WHAT THIS TASK INVOLVES> Transcribe the passage of the sermon excerpt on God and evil starting with "And this is" and going on through "evil and suffering.".

And this is where I lead you to the main truth. This is what He looks like. It looks like in Job, at the cross. Jesus says these two things. Number one, He says, “See my goodness. I am with you.” This is the astounding answer that scripture gives when it comes to God and evil. It’s Jesus on a cross. It’s God taking all effects, sin upon Himself. It’s not a God distant, unconcerned about the struggles we have with evil.
God Bears Our Evil
It’s God bearing our evil. Jesus saying, “I am with you.” Are you broken brothers and sisters? He was broken. Do you feel rejected? He was rejected. We do not have a savior who is unable to sympathize with our weakness. He was made like us. He knows how we feel in the middle of evil and suffering.
He has borne it upon Himself. The cross, He says, “See my goodness, I am with you. And see my greatness. I am in control.” What do you mean by that? Well, He takes evil and suffering upon Himself, the wrath of God on sin upon Himself. And three days later He is alive. And He says, ladies and gentlemen, “Evil is temporary. Evil is temporary. And God is ultimate. Death, where is your victory? Death where is your sting?” The sting of death, the sin and the power of sin is the law, but thanks be to God, He gives us the victory through our Lord Jesus Christ.
Satan, the great lover of evil and suffering is not sovereign.

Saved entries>
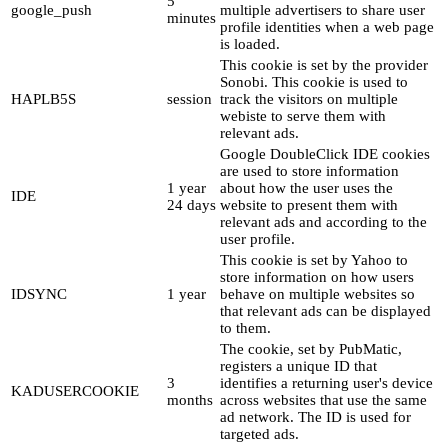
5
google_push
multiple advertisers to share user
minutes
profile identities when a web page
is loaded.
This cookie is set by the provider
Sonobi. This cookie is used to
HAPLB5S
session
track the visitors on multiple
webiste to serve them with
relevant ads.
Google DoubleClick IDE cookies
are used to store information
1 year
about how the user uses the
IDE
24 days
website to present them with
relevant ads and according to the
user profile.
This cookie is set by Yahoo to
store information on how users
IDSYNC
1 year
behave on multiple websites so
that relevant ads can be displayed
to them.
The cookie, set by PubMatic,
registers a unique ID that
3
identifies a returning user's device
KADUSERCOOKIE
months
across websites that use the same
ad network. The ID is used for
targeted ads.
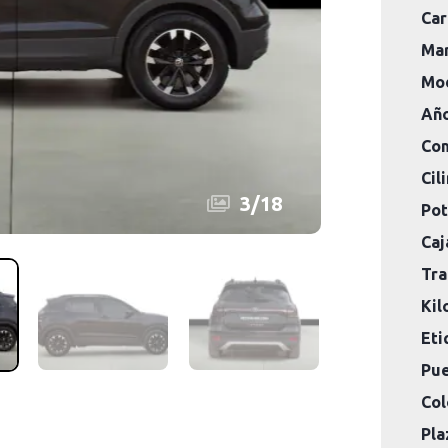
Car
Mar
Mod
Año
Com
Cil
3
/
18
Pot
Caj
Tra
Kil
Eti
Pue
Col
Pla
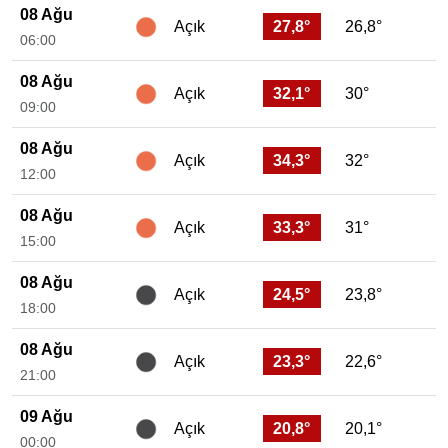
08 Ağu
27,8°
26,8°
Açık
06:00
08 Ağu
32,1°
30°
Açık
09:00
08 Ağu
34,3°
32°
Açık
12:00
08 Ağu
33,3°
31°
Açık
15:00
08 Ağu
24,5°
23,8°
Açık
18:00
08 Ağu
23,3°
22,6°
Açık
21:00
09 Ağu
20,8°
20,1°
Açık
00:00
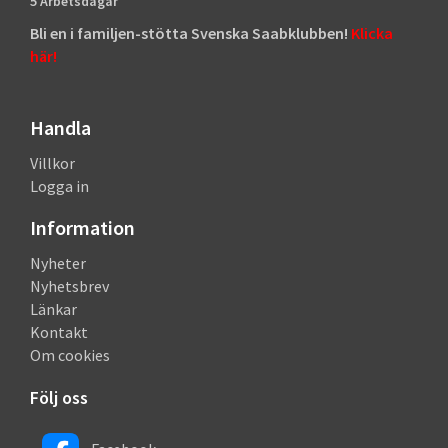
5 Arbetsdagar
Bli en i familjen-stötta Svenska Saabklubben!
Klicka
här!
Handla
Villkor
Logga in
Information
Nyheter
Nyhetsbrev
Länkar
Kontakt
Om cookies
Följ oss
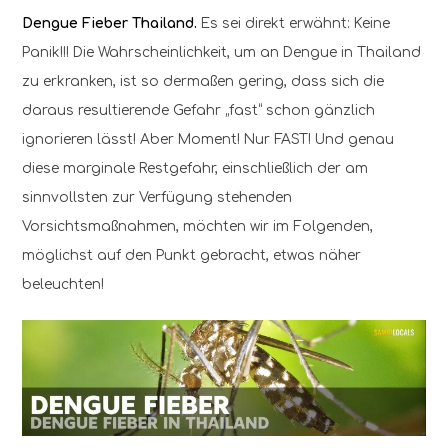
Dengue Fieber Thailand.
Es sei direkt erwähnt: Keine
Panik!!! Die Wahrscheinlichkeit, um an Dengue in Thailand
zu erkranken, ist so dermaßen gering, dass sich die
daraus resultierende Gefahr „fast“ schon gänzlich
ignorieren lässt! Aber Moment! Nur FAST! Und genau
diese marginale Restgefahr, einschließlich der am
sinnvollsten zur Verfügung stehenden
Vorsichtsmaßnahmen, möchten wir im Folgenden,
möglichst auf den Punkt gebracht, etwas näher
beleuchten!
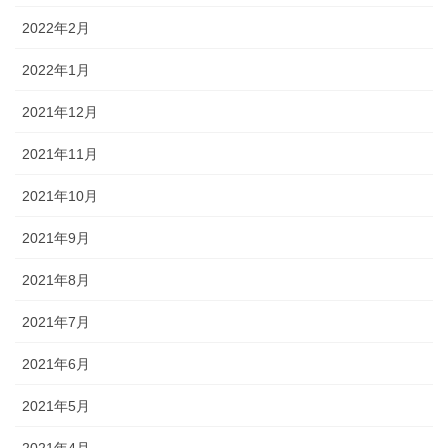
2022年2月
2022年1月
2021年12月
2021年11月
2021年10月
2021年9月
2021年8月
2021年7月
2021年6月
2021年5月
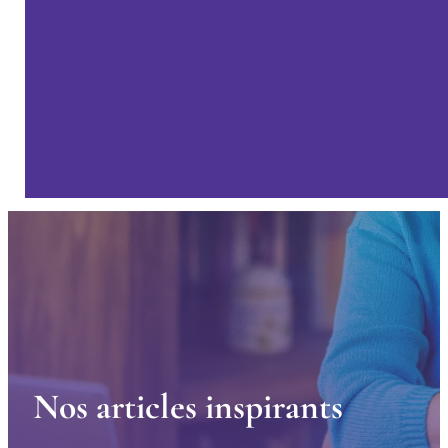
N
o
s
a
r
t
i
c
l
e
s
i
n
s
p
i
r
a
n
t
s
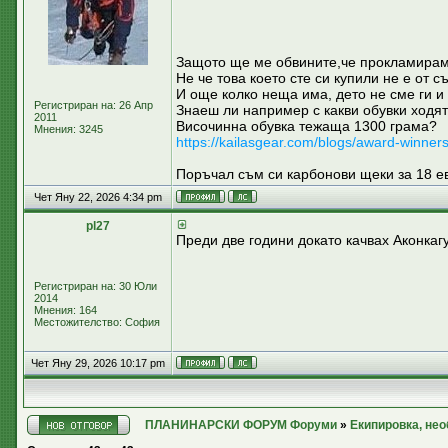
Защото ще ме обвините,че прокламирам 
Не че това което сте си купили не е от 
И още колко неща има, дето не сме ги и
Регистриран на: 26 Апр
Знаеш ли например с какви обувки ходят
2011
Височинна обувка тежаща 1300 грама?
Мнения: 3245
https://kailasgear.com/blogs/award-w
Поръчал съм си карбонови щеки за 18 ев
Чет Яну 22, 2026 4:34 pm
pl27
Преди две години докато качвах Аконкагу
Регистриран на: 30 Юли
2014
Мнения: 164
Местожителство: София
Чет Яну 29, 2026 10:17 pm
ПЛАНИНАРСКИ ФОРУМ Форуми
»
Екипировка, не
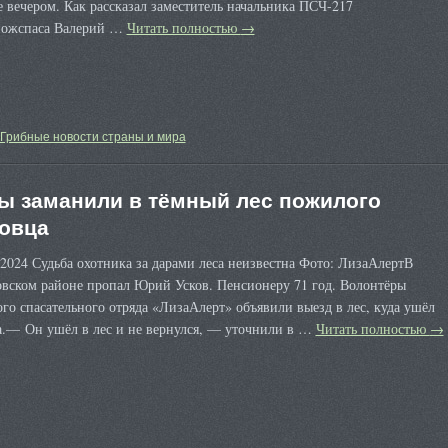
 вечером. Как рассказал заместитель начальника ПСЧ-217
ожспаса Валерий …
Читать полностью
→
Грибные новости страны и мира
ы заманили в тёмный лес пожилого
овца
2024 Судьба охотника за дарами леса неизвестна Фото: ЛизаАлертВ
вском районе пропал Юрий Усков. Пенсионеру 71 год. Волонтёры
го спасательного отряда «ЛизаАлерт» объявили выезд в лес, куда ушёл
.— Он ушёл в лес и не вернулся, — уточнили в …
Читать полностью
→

==

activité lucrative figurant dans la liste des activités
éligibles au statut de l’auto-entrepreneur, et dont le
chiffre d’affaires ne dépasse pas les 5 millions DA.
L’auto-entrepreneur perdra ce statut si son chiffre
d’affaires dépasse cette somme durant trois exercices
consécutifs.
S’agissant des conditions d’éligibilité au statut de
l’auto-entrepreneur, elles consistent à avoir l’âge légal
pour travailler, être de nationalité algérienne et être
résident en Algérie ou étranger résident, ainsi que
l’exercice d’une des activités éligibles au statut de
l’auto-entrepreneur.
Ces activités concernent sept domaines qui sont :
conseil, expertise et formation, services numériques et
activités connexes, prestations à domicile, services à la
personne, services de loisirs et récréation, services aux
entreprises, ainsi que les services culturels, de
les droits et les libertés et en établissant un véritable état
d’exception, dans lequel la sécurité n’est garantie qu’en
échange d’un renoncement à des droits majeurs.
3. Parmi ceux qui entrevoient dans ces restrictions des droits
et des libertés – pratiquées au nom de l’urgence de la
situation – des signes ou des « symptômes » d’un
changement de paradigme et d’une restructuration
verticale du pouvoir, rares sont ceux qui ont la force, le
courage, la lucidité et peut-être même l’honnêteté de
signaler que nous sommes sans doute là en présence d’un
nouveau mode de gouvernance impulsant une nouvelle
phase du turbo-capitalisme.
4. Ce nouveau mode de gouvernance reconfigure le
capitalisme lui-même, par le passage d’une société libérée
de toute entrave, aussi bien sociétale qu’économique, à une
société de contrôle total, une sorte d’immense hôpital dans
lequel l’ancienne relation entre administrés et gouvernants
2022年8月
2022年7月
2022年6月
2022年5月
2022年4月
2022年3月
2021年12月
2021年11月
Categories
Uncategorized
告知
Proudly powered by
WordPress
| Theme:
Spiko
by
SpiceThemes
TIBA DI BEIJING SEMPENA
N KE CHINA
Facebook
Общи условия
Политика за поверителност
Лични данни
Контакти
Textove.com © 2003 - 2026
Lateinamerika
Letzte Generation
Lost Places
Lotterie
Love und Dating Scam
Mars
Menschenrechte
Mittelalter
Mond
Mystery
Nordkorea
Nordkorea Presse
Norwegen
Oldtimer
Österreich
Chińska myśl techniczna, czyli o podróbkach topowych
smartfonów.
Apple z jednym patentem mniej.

RESPONSE>
And this is where I lead you to the main truth. This is what He looks like. It looks like in Job, at the cross. Jesus says these two things. Number one, He says, “See my goodness. I am with you.” This is the astounding answer that scripture gives when it comes to God and evil. It’s Jesus on a cross. It’s God taking all effects, sin upon Himself. It’s not a God distant, unconcerned about the struggles we have with evil.
God Bears Our Evil
It’s God bearing our evil. Jesus saying, “I am with you.” Are you broken brothers and sisters? He was broken. Do you feel rejected? He was rejected. We do not have a savior who is unable to sympathize with our weakness. He was made like us. He knows how we feel in the middle of evil and suffering.